**Job 1**
Count the lines of the listing that contain the string "titoli" and reply with the number alone.
**Job 2**
Carry on the Penguin Ibsen book descriptions from the point where they end.

*** Opening Exercise passage ***

Books

A Doll's House and Other Plays

Henrik Ibsen (and others)

Four of Ibsen's most important plays in superb modern translations, part of the new Penguin Ibsen series.

With her assertion that she is 'first and foremost a human being', Nora Helmer sent shockwaves throughout Europe when she appeared in Ibsen's greatest and most famous play, A Doll's House. Depicting one woman's struggle to be treated as a rational human being, and not merely a wife, mother or fragile doll, the play changed the course of theatrical history and sparked debates worldwide about the roles of men and women in society. Ibsen's follow-up Ghosts was no less radical, with its unrelenting investigation into religious hypocrisy, family secrets and sexual double-dealing. These two masterpieces are accompanied here by The Pillars of the Community and An Enemy of the People, both set in Norwegian coastal towns and exploring the tensions and dark compromises at the heart of society.

The new Penguin series of Ibsen's major plays offer the best available editions in English, under the general editorship of Tore Rem. The plays have been freshly translated by the best modern translators and are based on the recently published, definitive Norwegian edition of Ibsen's works. They all include new introductions and editorial apparatus by leading scholars.

Peer Gynt and Brand

Henrik Ibsen (and others)

A new Penguin edition of Ibsen's two great verse plays, in masterful versions by one of our greatest living poets, Geoffrey Hill.

These two powerful and contrasting verse dramas by Ibsen made his reputation as a playwright. The fantastical adventures of the irrepressible Peer Gynt - poet, idler, procrastinator, seducer - draw on Norwegian folklore to conjure up mountains, kidnappings, shipwrecks and trolls in an exuberant examination of truth and the self; while Brand, an unsparing vision of an idealistic priest who lives by his steely faith, explores free will and sacrifice. This volume brings together the poet Geoffrey Hill's acclaimed stage version of Brand with a new poetic rendering of Peer Gynt, published for the first time.

This Penguin edition includes an interview with Geoffrey Hill about recreating Ibsen in English, an introduction by Janet Garton and editorial materials by Tore Rem.

The Master Builder and Other Plays

Henrik Ibsen (and others)

Ibsen's greatest late plays in superb modern translations, part of the new Penguin Ibsen series.

This volume includes The Master Builder, Little Eyolf, John Gabriel Borkman and When We Dead Awaken - Ibsen's last four plays, written in his old age in Oslo. In The Master Builder, a married, middle-aged architect becomes bewitched by a strange young woman who claims to have known him for years. A sudden death in Little Eyolf is the catalyst that drives a couple into a greater understanding of themselves. In John Gabriel Borkman, a banker recently released from prison must choose between his wife and her sister, while a sculptor on holiday is reunited with the woman who inspired his greatest art in When We Dead Awaken.

The new Penguin series of Ibsen's major plays offer the best available editions in English, under the general editorship of Tore Rem. All the plays have been freshly translated by leading translators and are based on the definitive Norwegian edition of Ibsen's works. This volume includes an introduction by Toril Moi on the themes of death and human limitation in the plays, and additional editorial apparatus by Tore Rem.

*** Closing Exercise passage ***
*** Opening Records for this task ***

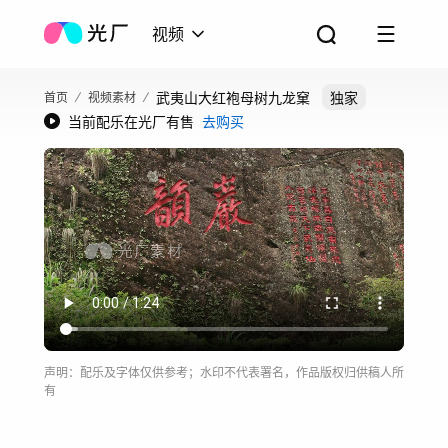
视频
武夷山大红袍母树九龙窠
独家
首页
视频素材
当前配乐在光厂有售
去购买
声明：配乐及字体仅供参考；水印不代表署名，作品版权归供稿人所
有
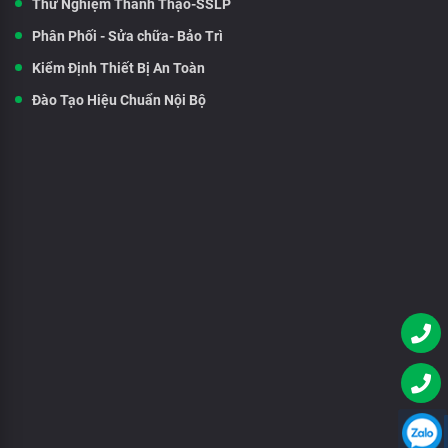
Thử Nghiệm Thành Thạo-SSLP
Phân Phối - Sửa chữa- Bảo Trì
Kiểm Định Thiết Bị An Toàn
Đào Tạo Hiệu Chuẩn Nội Bộ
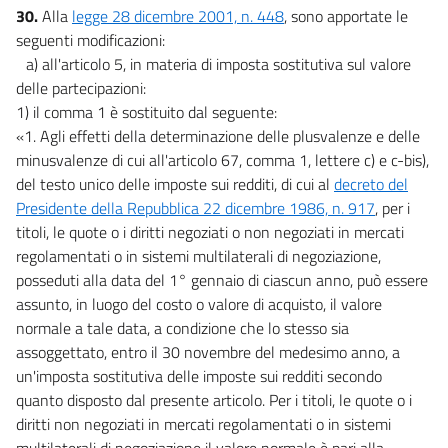
30.
Alla
legge 28 dicembre 2001, n. 448
, sono apportate le
seguenti modificazioni:
a) all'articolo 5, in materia di imposta sostitutiva sul valore
delle partecipazioni:
1) il comma 1 è sostituito dal seguente:
«1. Agli effetti della determinazione delle plusvalenze e delle
minusvalenze di cui all'articolo 67, comma 1, lettere c) e c-bis),
del testo unico delle imposte sui redditi, di cui al
decreto del
Presidente della Repubblica 22 dicembre 1986, n. 917
, per i
titoli, le quote o i diritti negoziati o non negoziati in mercati
regolamentati o in sistemi multilaterali di negoziazione,
posseduti alla data del 1° gennaio di ciascun anno, può essere
assunto, in luogo del costo o valore di acquisto, il valore
normale a tale data, a condizione che lo stesso sia
assoggettato, entro il 30 novembre del medesimo anno, a
un'imposta sostitutiva delle imposte sui redditi secondo
quanto disposto dal presente articolo. Per i titoli, le quote o i
diritti non negoziati in mercati regolamentati o in sistemi
multilaterali di negoziazione il valore normale è pari alla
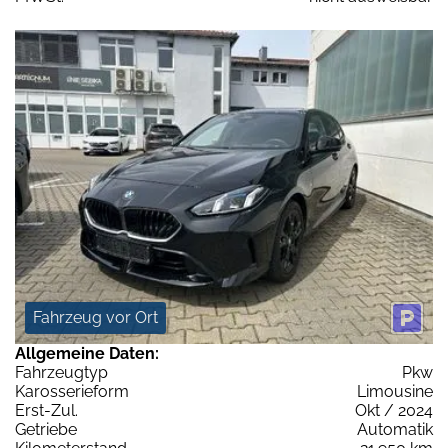
Fahrzeug vor Ort
Allgemeine Daten:
Fahrzeugtyp
Pkw
Karosserieform
Limousine
Erst-Zul.
Okt / 2024
Getriebe
Automatik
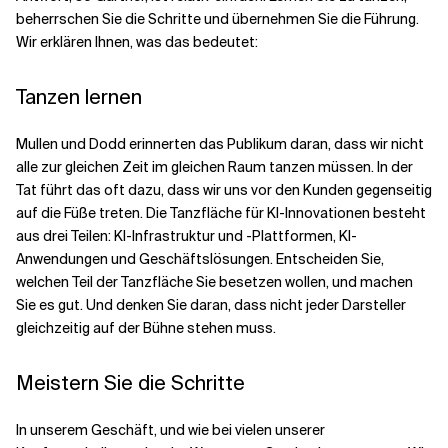
beherrschen Sie die Schritte und übernehmen Sie die Führung.
Wir erklären Ihnen, was das bedeutet:
Tanzen lernen
Mullen und Dodd erinnerten das Publikum daran, dass wir nicht
alle zur gleichen Zeit im gleichen Raum tanzen müssen. In der
Tat führt das oft dazu, dass wir uns vor den Kunden gegenseitig
auf die Füße treten. Die Tanzfläche für KI-Innovationen besteht
aus drei Teilen: KI-Infrastruktur und -Plattformen, KI-
Anwendungen und Geschäftslösungen. Entscheiden Sie,
welchen Teil der Tanzfläche Sie besetzen wollen, und machen
Sie es gut. Und denken Sie daran, dass nicht jeder Darsteller
gleichzeitig auf der Bühne stehen muss.
Meistern Sie die Schritte
In unserem Geschäft, und wie bei vielen unserer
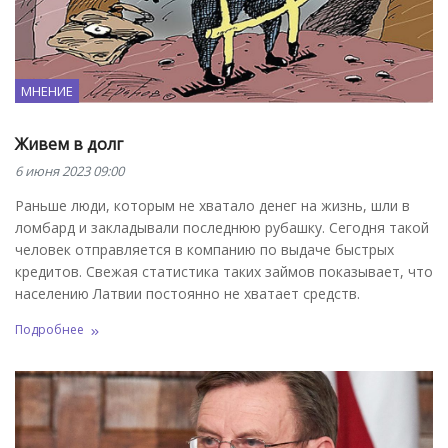
МНЕНИЕ
Живем в долг
6 июня 2023 09:00
Раньше люди, которым не хватало денег на жизнь, шли в
ломбард и закладывали последнюю рубашку. Сегодня такой
человек отправляется в компанию по выдаче быстрых
кредитов. Свежая статистика таких займов показывает, что
населению Латвии постоянно не хватает средств.
Подробнее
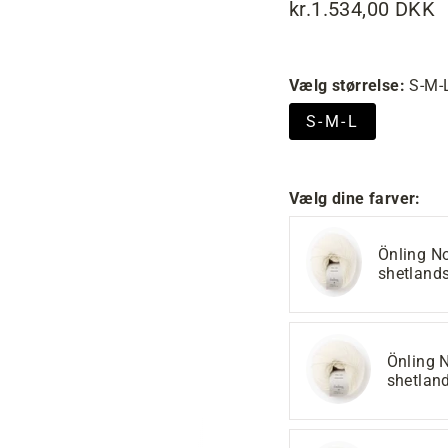
kr.1.534,00 DKK
Normalpris
Tilbudspris
Vælg størrelse:
S-M-
S-M-L
Vælg dine farver:
Önling N
shetland
Önling 
shetlan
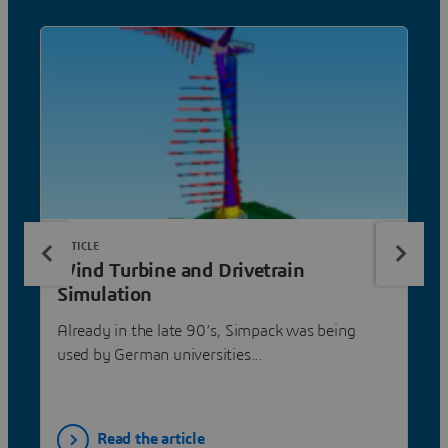
ARTICLE
Wind Turbine and Drivetrain
Simulation
Already in the late 90’s, Simpack was being
used by German universities...
Read the article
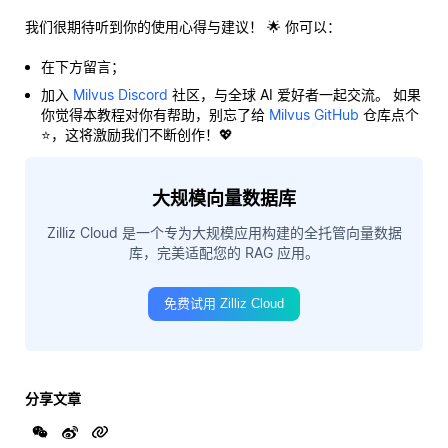
我们很期待听到你的使用心得与建议！ 🌟 你可以：
在下方留言；
加入
Milvus Discord
社区，与全球 AI 爱好者一起交流。 如果
你觉得本教程对你有帮助，别忘了给
Milvus GitHub
仓库点个
⭐，这将激励我们不断创作！💖
大规模向量数据库
Zilliz Cloud 是一个专为大规模应用构建的全托管向量数据
库，完美适配您的 RAG 应用。
免费试用 Zilliz Cloud
分享文章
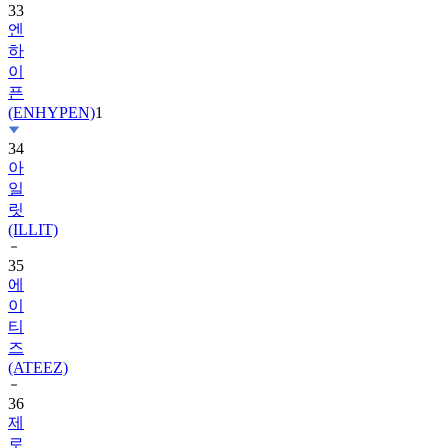
33
엔
하
이
픈
(ENHYPEN)
1
34
아
일
릿
(ILLIT)
35
에
이
티
즈
(ATEEZ)
36
제
로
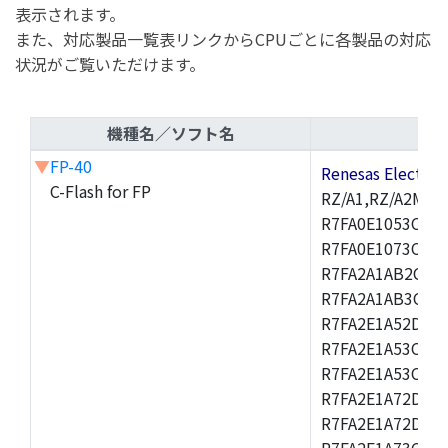
表示されます。
また、対応製品一覧表リンクからCPUごとに各製品の対応
状況がご覧いただけます。
機種名／ソフト名
▼
FP-40
Renesas Electr
C-Flash for FP
RZ/A1,RZ/A2M,R
R7FA0E1053CNK,
R7FA0E1073CNH,
R7FA2A1AB2CBT,
R7FA2A1AB3CNF,
R7FA2E1A52DLM
R7FA2E1A53CFJ,
R7FA2E1A53CNH,
R7FA2E1A72DFK,
R7FA2E1A72DNB
R7FA2E1A73CDA,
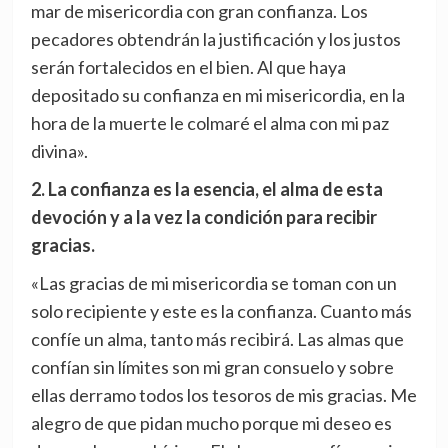
mar de misericordia con gran confianza. Los
pecadores obtendrán la justificación y los justos
serán fortalecidos en el bien. Al que haya
depositado su confianza en mi misericordia, en la
hora de la muerte le colmaré el alma con mi paz
divina».
2. La confianza es la esencia, el alma de esta
devoción y a la vez la condición para recibir
gracias.
«Las gracias de mi misericordia se toman con un
solo recipiente y este es la confianza. Cuanto más
confíe un alma, tanto más recibirá. Las almas que
confían sin límites son mi gran consuelo y sobre
ellas derramo todos los tesoros de mis gracias. Me
alegro de que pidan mucho porque mi deseo es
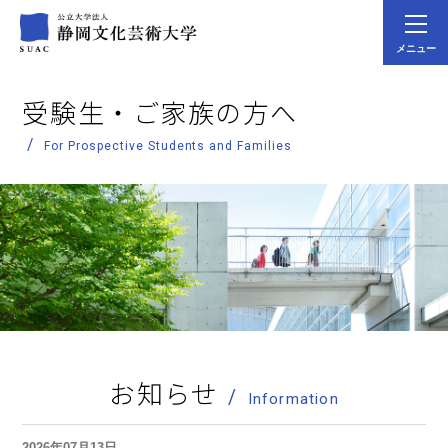
メニュー
受験生・ご家族の方へ
For Prospective Students and Families
お知らせ
Information
2026年07月13日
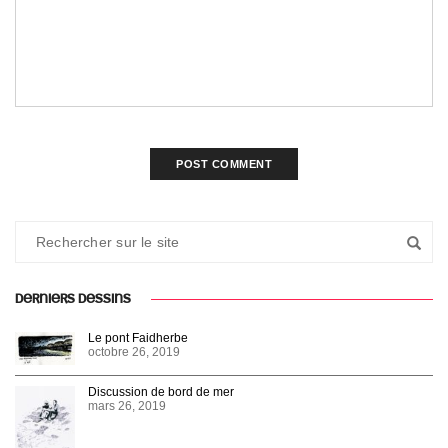
DERNIERS DESSINS
Le pont Faidherbe
octobre 26, 2019
Discussion de bord de mer
mars 26, 2019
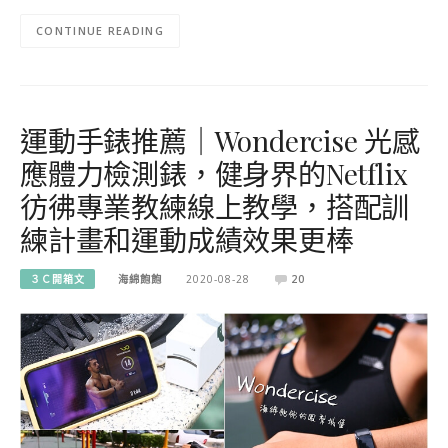
CONTINUE READING
運動手錶推薦｜Wondercise 光感
應體力檢測錶，健身界的Netflix
彷彿專業教練線上教學，搭配訓
練計畫和運動成績效果更棒
３Ｃ開箱文
海綿飽飽
2020-08-28
20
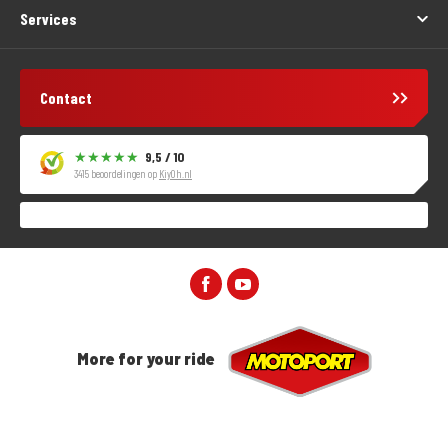
Services
Contact
9,5 / 10
3415 beoordelingen op
KiyOh.nl
More for your ride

*** Closing Records for this task ***

**Written reply 1**
2

**Written reply 2**
Henrik Ibsen (1828-1906) is often called 'the Father of Modern Drama'. Born in the small Norwegian town of Skien, he left Norway in 1864 for a twenty-one-year long voluntary exile in Italy and Germany. After successes with the verse dramas Brand and Peer Gynt, he turned to prose, writing his great twelve-play cycle of society dramas between 1877 and 1899. This included The Pillars of Society, A Doll's House, Ghosts, An Enemy of the People, The Wild Duck, Rosmersholm, The Lady from the Sea, Hedda Gabler, The Master Builder, Little Eyolf, John Gabriel Borkman, and, finally, When We Dead Awaken. Ibsen returned to Norway in 1891 and died there at the age of seventy-eight.

Barbara J. Haveland and Anne-Marie Stanton-Ife are both freelance literary translators.

Toril Moi is Professor of English, Theater Studies and Philosophy at Duke University. Her books include Henrik Ibsen and the Birth of Modernism (2006).

Tore Rem is Professor of British literature at the University of Oslo and author of Henry Gibson/Henrik Ibsen (2006).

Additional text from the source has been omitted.